Content starts

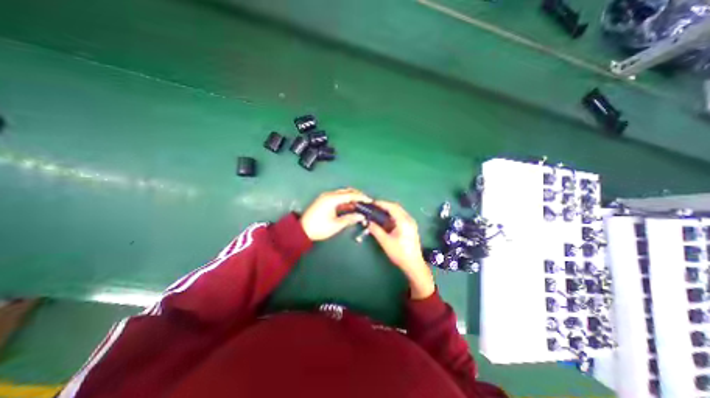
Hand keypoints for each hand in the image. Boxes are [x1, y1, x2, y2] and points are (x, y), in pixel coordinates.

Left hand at [299, 189, 371, 240]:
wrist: (301, 231)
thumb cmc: (319, 228)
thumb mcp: (336, 225)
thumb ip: (350, 218)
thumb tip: (361, 216)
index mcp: (332, 199)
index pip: (350, 195)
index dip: (361, 197)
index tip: (369, 200)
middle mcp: (329, 195)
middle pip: (346, 191)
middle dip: (357, 195)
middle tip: (366, 201)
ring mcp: (326, 197)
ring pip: (342, 194)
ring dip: (351, 198)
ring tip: (360, 204)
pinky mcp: (324, 201)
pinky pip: (338, 198)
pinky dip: (345, 201)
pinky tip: (351, 206)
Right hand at [368, 201, 436, 299]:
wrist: (414, 264)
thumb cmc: (399, 253)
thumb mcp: (385, 242)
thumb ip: (376, 230)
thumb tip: (368, 222)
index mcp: (404, 221)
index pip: (392, 207)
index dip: (381, 203)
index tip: (372, 203)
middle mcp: (409, 219)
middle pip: (396, 207)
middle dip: (385, 206)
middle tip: (374, 207)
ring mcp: (411, 223)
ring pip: (398, 212)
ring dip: (388, 210)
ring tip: (378, 212)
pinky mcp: (410, 227)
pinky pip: (400, 217)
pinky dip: (392, 216)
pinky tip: (385, 220)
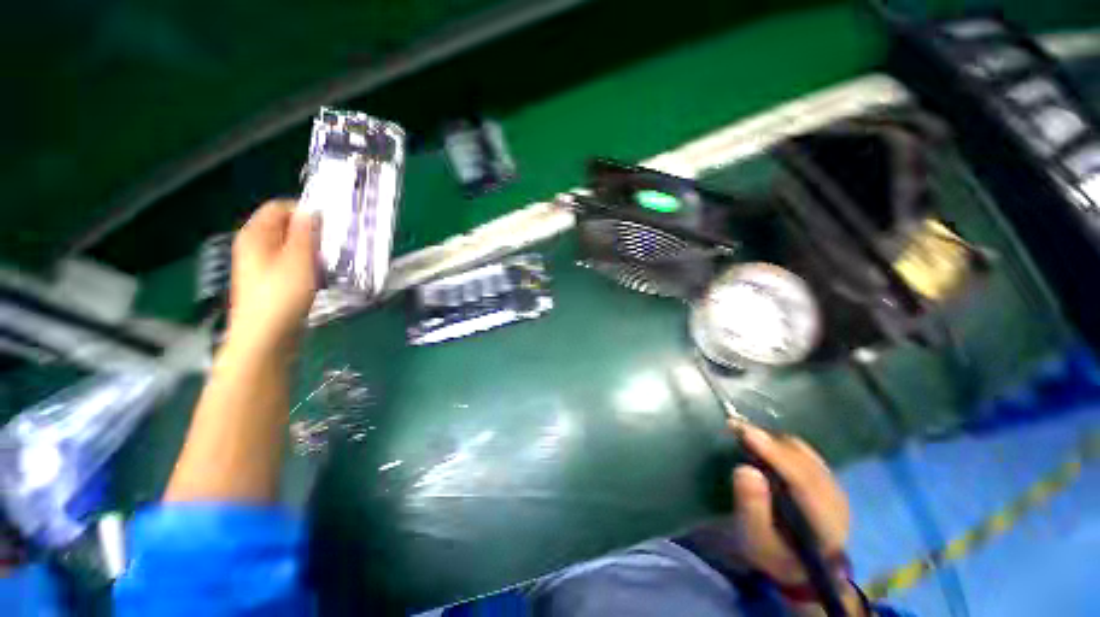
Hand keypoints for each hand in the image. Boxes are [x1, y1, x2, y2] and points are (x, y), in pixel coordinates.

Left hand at [229, 200, 317, 351]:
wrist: (266, 338)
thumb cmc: (281, 295)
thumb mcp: (299, 259)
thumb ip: (306, 232)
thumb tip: (312, 210)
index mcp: (255, 234)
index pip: (280, 207)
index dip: (305, 212)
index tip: (331, 225)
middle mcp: (255, 245)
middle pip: (286, 227)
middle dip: (312, 233)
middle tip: (335, 244)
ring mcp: (262, 265)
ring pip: (292, 247)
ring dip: (313, 251)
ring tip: (331, 261)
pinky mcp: (272, 282)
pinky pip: (293, 263)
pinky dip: (308, 265)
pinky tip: (321, 277)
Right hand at [731, 423, 849, 584]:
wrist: (797, 564)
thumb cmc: (773, 553)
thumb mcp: (755, 539)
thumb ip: (751, 508)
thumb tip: (744, 469)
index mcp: (825, 525)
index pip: (803, 482)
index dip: (776, 455)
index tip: (747, 433)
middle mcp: (836, 501)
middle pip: (804, 461)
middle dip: (770, 442)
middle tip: (735, 428)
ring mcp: (834, 488)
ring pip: (804, 453)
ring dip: (774, 440)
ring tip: (744, 432)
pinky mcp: (826, 479)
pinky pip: (803, 452)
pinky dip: (779, 443)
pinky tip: (761, 442)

Content ends

* [Aim of the task]
Transcribe exactly, and without any pictures, each line from the one that holds "index mcp: (404, 221)" through the final line of the material above.

* [Task response]
index mcp: (404, 221)
index pip: (392, 207)
index dip: (381, 203)
index tip: (372, 203)
middle mcp: (409, 219)
middle pip: (396, 207)
middle dip: (385, 206)
middle tip: (374, 207)
ring mcp: (411, 223)
ring pip: (398, 212)
ring dip: (388, 210)
ring tip: (378, 212)
pinky mcp: (410, 227)
pinky pip: (400, 217)
pinky dip: (392, 216)
pinky tip: (385, 220)
Hand keypoints for each hand in the image. Boxes are [x1, y1, x2, y2] and points are (x, y), in pixel coordinates.

Left hand at [229, 200, 317, 351]:
wrist: (266, 338)
thumb cmc: (281, 295)
thumb mcp: (299, 259)
thumb ip: (306, 232)
thumb tip: (312, 210)
index mcp: (255, 234)
index pip: (280, 207)
index dip: (305, 212)
index tip: (331, 225)
middle mcp: (255, 245)
middle pip: (286, 227)
middle dip: (312, 233)
middle tip: (335, 244)
ring mcp: (262, 265)
ring pip: (292, 247)
ring dip: (313, 251)
ring tip: (331, 261)
pinky mcp: (272, 282)
pinky pip: (293, 263)
pinky dip: (308, 265)
pinky tip: (321, 277)
Right hand at [731, 423, 849, 584]:
wrist: (797, 564)
thumb cmc: (773, 553)
thumb mcp: (755, 539)
thumb ip: (751, 508)
thumb tip: (744, 469)
index mcp: (825, 525)
index pip: (803, 482)
index dip: (776, 455)
index tip: (747, 433)
middle mcp: (836, 501)
middle pip: (804, 461)
middle dip: (770, 442)
middle tip: (735, 428)
ring mcp: (834, 488)
ring pip: (804, 453)
ring dip: (774, 440)
ring tip: (744, 432)
pinky mcp: (826, 479)
pinky pip: (803, 452)
pinky dip: (779, 443)
pinky tip: (761, 442)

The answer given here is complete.